Lookahead Builder¶
The lookahead builder is an alternative to the default greedy tree-construction path.
With the greedy builder, a node picks the split with the best immediate score at that node and commits to it immediately.
With the lookahead builder, a node still starts from immediate scores, but it re-ranks a shortlisted set of candidates by estimating how much useful downstream structure they expose in their children.
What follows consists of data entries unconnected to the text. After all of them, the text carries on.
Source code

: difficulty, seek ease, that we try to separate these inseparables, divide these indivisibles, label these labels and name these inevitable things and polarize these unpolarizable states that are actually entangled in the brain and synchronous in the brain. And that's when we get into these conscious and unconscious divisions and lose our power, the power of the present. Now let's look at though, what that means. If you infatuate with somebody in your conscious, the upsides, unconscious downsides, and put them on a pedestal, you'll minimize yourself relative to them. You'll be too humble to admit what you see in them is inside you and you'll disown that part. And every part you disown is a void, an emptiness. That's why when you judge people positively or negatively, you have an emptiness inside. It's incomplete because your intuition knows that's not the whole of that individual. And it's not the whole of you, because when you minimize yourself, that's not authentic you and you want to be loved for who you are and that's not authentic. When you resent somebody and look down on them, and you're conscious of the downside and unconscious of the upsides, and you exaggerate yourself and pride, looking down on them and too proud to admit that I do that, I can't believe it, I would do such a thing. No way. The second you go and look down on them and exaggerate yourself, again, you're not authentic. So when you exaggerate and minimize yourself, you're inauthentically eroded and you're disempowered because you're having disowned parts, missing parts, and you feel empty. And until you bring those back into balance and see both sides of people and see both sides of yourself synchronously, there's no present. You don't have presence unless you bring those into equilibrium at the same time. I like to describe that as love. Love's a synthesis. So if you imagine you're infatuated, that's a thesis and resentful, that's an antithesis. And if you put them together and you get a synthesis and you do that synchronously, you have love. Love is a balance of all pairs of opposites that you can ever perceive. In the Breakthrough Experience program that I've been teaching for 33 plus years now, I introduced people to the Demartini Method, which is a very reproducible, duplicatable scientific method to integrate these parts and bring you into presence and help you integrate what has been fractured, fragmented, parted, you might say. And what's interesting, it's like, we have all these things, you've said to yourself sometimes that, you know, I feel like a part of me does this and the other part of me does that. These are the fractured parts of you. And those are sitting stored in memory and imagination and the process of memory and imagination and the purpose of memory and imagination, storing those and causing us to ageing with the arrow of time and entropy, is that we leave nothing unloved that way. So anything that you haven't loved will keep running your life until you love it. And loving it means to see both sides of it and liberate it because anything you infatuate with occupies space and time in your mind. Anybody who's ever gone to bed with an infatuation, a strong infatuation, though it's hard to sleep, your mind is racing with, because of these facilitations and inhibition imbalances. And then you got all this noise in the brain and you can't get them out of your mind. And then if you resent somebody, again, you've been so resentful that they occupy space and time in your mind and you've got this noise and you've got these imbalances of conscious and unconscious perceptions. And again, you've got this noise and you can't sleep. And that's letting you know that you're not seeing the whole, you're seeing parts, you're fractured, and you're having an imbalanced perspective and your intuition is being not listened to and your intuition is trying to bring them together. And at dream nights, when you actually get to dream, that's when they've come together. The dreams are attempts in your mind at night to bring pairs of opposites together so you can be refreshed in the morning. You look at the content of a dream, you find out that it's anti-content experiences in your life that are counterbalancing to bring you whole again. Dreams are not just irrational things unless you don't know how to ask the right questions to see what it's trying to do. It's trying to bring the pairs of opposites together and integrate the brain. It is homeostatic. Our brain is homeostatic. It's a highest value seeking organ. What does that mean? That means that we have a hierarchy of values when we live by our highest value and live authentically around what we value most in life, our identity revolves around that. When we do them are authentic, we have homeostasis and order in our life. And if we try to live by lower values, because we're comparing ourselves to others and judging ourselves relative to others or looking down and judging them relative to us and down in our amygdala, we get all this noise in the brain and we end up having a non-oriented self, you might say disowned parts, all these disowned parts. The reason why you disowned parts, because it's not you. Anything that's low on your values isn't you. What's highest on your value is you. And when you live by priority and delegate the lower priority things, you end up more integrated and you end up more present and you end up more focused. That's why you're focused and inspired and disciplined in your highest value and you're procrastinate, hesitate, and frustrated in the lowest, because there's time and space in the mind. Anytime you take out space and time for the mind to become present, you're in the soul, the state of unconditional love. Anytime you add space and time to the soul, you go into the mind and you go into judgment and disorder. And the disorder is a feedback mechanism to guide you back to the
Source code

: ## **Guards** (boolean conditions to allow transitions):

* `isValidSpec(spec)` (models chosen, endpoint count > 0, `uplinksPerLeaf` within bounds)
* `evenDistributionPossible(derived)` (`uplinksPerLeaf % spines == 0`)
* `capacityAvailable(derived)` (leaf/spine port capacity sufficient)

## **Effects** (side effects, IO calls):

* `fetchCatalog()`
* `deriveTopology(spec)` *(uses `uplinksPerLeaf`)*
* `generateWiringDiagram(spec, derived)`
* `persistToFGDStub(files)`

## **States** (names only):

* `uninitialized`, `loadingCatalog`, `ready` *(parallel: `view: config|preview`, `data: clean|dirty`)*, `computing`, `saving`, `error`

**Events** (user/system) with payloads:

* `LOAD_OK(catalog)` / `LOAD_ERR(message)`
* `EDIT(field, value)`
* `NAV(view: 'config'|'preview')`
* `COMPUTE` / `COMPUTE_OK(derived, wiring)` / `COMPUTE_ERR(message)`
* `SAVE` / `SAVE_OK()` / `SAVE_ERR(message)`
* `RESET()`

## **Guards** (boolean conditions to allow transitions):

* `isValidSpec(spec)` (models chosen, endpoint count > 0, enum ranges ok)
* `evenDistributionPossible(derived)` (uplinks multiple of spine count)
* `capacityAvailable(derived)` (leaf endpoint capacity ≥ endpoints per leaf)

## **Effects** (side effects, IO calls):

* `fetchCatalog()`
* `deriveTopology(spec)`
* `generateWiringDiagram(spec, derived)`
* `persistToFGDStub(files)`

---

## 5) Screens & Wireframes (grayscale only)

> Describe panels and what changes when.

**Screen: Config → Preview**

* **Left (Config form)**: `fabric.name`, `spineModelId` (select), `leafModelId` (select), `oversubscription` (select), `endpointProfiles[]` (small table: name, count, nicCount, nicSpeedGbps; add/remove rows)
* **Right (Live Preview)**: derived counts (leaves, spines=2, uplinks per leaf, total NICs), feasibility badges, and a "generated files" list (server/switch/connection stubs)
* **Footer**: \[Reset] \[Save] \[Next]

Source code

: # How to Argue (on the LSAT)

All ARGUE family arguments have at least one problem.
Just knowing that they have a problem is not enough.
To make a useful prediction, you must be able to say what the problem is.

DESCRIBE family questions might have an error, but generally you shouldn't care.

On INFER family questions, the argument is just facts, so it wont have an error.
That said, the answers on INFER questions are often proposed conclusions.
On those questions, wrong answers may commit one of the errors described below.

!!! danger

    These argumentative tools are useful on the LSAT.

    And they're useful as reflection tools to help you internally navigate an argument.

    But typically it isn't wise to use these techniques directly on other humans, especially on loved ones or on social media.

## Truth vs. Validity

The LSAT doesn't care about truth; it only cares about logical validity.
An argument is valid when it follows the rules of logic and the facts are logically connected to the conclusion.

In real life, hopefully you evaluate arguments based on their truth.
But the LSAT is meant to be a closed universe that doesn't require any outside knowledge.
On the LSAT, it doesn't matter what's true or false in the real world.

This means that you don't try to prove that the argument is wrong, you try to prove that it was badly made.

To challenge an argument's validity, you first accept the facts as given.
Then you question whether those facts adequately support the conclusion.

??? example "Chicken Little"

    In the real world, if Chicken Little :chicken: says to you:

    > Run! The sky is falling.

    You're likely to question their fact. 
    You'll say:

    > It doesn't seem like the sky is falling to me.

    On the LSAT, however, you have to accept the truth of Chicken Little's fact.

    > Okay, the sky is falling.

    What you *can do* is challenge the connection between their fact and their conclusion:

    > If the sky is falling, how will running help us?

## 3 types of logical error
Operationally, lookahead is the same recursive subtree scorer used by
optimal, but with explicit limits applied:
- recursion stops after
lookahead_depth - only the top
lookahead_top_kimmediate candidates are rescored - future score is scaled by
lookahead_weight
Public API¶
Python:
train(
X,
y,
builder="lookahead",
lookahead_depth=2,
lookahead_top_k=8,
lookahead_weight=0.5,
)
Rust:
use forestfire_core::{BuilderStrategy, TrainConfig};
let config = TrainConfig {
builder: BuilderStrategy::Lookahead,
lookahead_depth: 2,
lookahead_top_k: 8,
lookahead_weight: 0.5,
..TrainConfig::default()
};
Parameters¶
builder="lookahead"enables the lookahead ranking path.lookahead_depthcontrols how many additional levels are explored while scoring a candidate split.lookahead_top_klimits how many immediate candidates are eligible for lookahead rescoring.lookahead_weightcontrols how strongly future score affects the final ranking.
The effective ranking is:
ranking_score = immediate_gain + lookahead_weight * future_gain
If lookahead_depth <= 1, the behavior collapses back to greedy ranking.
How it works¶
At each node:
- score all legal split candidates by immediate gain
- sort them by that immediate score
- keep only the top
lookahead_top_k - for each shortlisted candidate, simulate the child partitions
- score the best child continuation recursively up to
lookahead_depth - combine immediate and future score into one ranking value
- choose the highest-ranked real split after canary filtering
This means the builder is still fundamentally local: it does not optimize the whole tree jointly. What changes is the scoring rule for a candidate split at the current node.
Missing values¶
Lookahead does not invent a separate missing-value policy. It uses the exact missing-value behavior of the underlying learner while simulating the future partitions.
That means:
- axis-aligned trees reuse their learned missing-branch routing
- oblique trees reuse their per-feature missing directions
- ID3/C4.5 reuse their multiway missing routing
- second-order GBM trees reuse their current missing-routing semantics during lookahead scoring
This is important because the rescoring pass should evaluate the same routing behavior that the final built tree will actually use.
Support matrix¶
builder="lookahead" is available anywhere the corresponding learner family is
already supported:
- decision trees
- random forests
- gradient boosting
and across the currently exposed tree families:
id3c45cartrandomizedoblivious
The actual split family limits still apply independently. For example, oblique
splits remain restricted to the tree families that already support
split_strategy="oblique".
Tradeoffs¶
Why use it:
- it can avoid short-sighted splits that look good locally but isolate weak child structure
- it is a better fit for data where useful signal appears only after one more split
Costs:
- training is slower than
builder="greedy" - candidate rescoring allocates more work per node
- deeper lookahead horizons can amplify noise if
lookahead_weightis too high
Reasonable first settings:
lookahead_depth=2lookahead_top_k=4or8lookahead_weight=0.25to0.75
Relationship to beam search¶
The lookahead builder follows only the single best continuation at each future step.
If you want to keep multiple strong continuations alive during rescoring, use the Beam Builder instead.